Dataset items:
-- BEGIN --
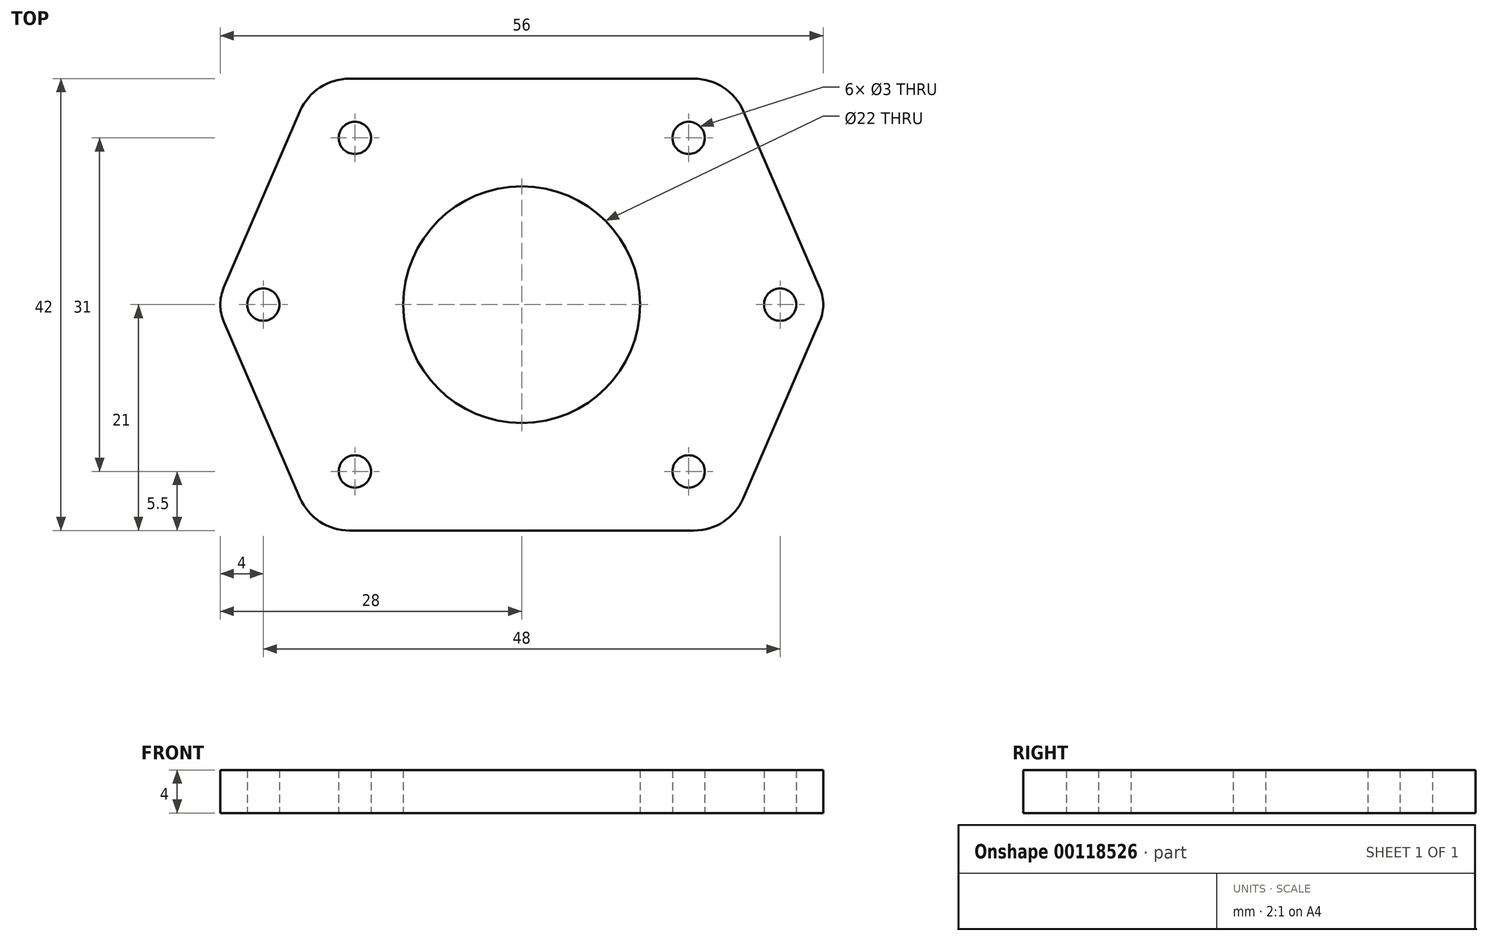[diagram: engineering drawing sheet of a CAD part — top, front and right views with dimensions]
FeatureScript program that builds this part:
annotation { "Feature Type Name" : "Feature", "Feature Type Description" : "" }
export const myFeature = defineFeature(function(context is Context, id is Id, definition is map)
    precondition{}
    {
        {
            var Q0;
            Q0=qCreatedBy(makeId("Top.planeOp"),FACE);
            var sketch = newSketch(context, id + "F0", { "sketchPlane" : qUnion([Q0])});
            skLineSegment(sketch, "E0.bottom", {"start": v(-15.5, 15.5) * mm, "end": v(15.5, 15.5) * mm, "construction": true});
            skLineSegment(sketch, "E0.top", {"start": v(-15.5, -15.5) * mm, "end": v(15.5, -15.5) * mm, "construction": true});
            skLineSegment(sketch, "E0.left", {"start": v(-15.5, 15.5) * mm, "end": v(-15.5, -15.5) * mm, "construction": true});
            skLineSegment(sketch, "E0.right", {"start": v(15.5, 15.5) * mm, "end": v(15.5, -15.5) * mm, "construction": true});
            skPoint(sketch, "E0.middle", {"position": v(0, 0) * mm});
            skCircle(sketch, "E1", {"center": v(-15.5, 15.5) * mm, "radius": 1.5 * mm});
            skCircle(sketch, "E2", {"center": v(15.5, 15.5) * mm, "radius": 1.5 * mm});
            skCircle(sketch, "E3", {"center": v(15.5, -15.5) * mm, "radius": 1.5 * mm});
            skCircle(sketch, "E4", {"center": v(-15.5, -15.5) * mm, "radius": 1.5 * mm});
            skCircle(sketch, "E5", {"center": v(0, 0) * mm, "radius": 11 * mm});
            skPoint(sketch, "E6.visualSharp", {"position": v(-21, -21) * mm});
            skPoint(sketch, "E7.visualSharp", {"position": v(21, -21) * mm});
            skCircle(sketch, "E8", {"center": v(-24, 0) * mm, "radius": 1.5 * mm});
            skCircle(sketch, "E9", {"center": v(24, 0) * mm, "radius": 1.5 * mm});
            skArc(sketch, "E10", {"start": v(-27.67, 1.59) * mm, "mid": v(-28, 0) * mm, "end": v(-27.67, -1.59) * mm});
            skArc(sketch, "E11", {"start": v(27.67, -1.59) * mm, "mid": v(28, 0) * mm, "end": v(27.67, 1.59) * mm});
            skLineSegment(sketch, "E12.bottom", {"start": v(-16, 21) * mm, "end": v(16, 21) * mm});
            skLineSegment(sketch, "E12.top", {"start": v(-16, -21) * mm, "end": v(16, -21) * mm});
            skPoint(sketch, "E13.visualSharp", {"position": v(-21, 21) * mm});
            skArc(sketch, "E13.filletArc", {"start": v(-16, 21) * mm, "mid": v(-18.75, 20.18) * mm, "end": v(-20.6, 17.98) * mm});
            skPoint(sketch, "E14.visualSharp", {"position": v(21, 21) * mm});
            skArc(sketch, "E14.filletArc", {"start": v(20.6, 17.98) * mm, "mid": v(18.75, 20.18) * mm, "end": v(16, 21) * mm});
            skArc(sketch, "E15.filletArc", {"start": v(16, -21) * mm, "mid": v(18.75, -20.18) * mm, "end": v(20.6, -17.98) * mm});
            skArc(sketch, "E16.filletArc", {"start": v(-20.6, -17.98) * mm, "mid": v(-18.75, -20.18) * mm, "end": v(-16, -21) * mm});
            skLineSegment(sketch, "E17", {"start": v(-20.6, 17.98) * mm, "end": v(-27.67, 1.59) * mm});
            skLineSegment(sketch, "E18", {"start": v(-20.6, -17.98) * mm, "end": v(-27.67, -1.59) * mm});
            skLineSegment(sketch, "E19", {"start": v(20.6, 17.98) * mm, "end": v(27.67, 1.59) * mm});
            skLineSegment(sketch, "E20", {"start": v(27.67, -1.59) * mm, "end": v(20.6, -17.98) * mm});
            skSolve(sketch);
        }
        {
            var Q0;
            Q0=makeQuery(id+"F0.imprint","IMPRINT",FACE,{"disambiguationData":[TD([[makeQuery(id+"F0.imprint","IMPRINT",EDGE,{"derivedFrom":sQuery(id+"F0.wireOp",EDGE,"E1")}),-1.0]])]});
            extrude(context, id + "F1", {"entities" : qUnion([Q0]), "depth" : 4 * mm});
        }
    });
-- END --
*To be done*
Please reproduce the material word for word from its beginning up to and including the line with "v(21, -21) *". Leave the pictures out of your copy.

*Written answer*
[diagram: engineering drawing sheet of a CAD part — top, front and right views with dimensions]
FeatureScript program that builds this part:
annotation { "Feature Type Name" : "Feature", "Feature Type Description" : "" }
export const myFeature = defineFeature(function(context is Context, id is Id, definition is map)
    precondition{}
    {
        {
            var Q0;
            Q0=qCreatedBy(makeId("Top.planeOp"),FACE);
            var sketch = newSketch(context, id + "F0", { "sketchPlane" : qUnion([Q0])});
            skLineSegment(sketch, "E0.bottom", {"start": v(-15.5, 15.5) * mm, "end": v(15.5, 15.5) * mm, "construction": true});
            skLineSegment(sketch, "E0.top", {"start": v(-15.5, -15.5) * mm, "end": v(15.5, -15.5) * mm, "construction": true});
            skLineSegment(sketch, "E0.left", {"start": v(-15.5, 15.5) * mm, "end": v(-15.5, -15.5) * mm, "construction": true});
            skLineSegment(sketch, "E0.right", {"start": v(15.5, 15.5) * mm, "end": v(15.5, -15.5) * mm, "construction": true});
            skPoint(sketch, "E0.middle", {"position": v(0, 0) * mm});
            skCircle(sketch, "E1", {"center": v(-15.5, 15.5) * mm, "radius": 1.5 * mm});
            skCircle(sketch, "E2", {"center": v(15.5, 15.5) * mm, "radius": 1.5 * mm});
            skCircle(sketch, "E3", {"center": v(15.5, -15.5) * mm, "radius": 1.5 * mm});
            skCircle(sketch, "E4", {"center": v(-15.5, -15.5) * mm, "radius": 1.5 * mm});
            skCircle(sketch, "E5", {"center": v(0, 0) * mm, "radius": 11 * mm});
            skPoint(sketch, "E6.visualSharp", {"position": v(-21, -21) * mm});
            skPoint(sketch, "E7.visualSharp", {"position": v(21, -21) * mm});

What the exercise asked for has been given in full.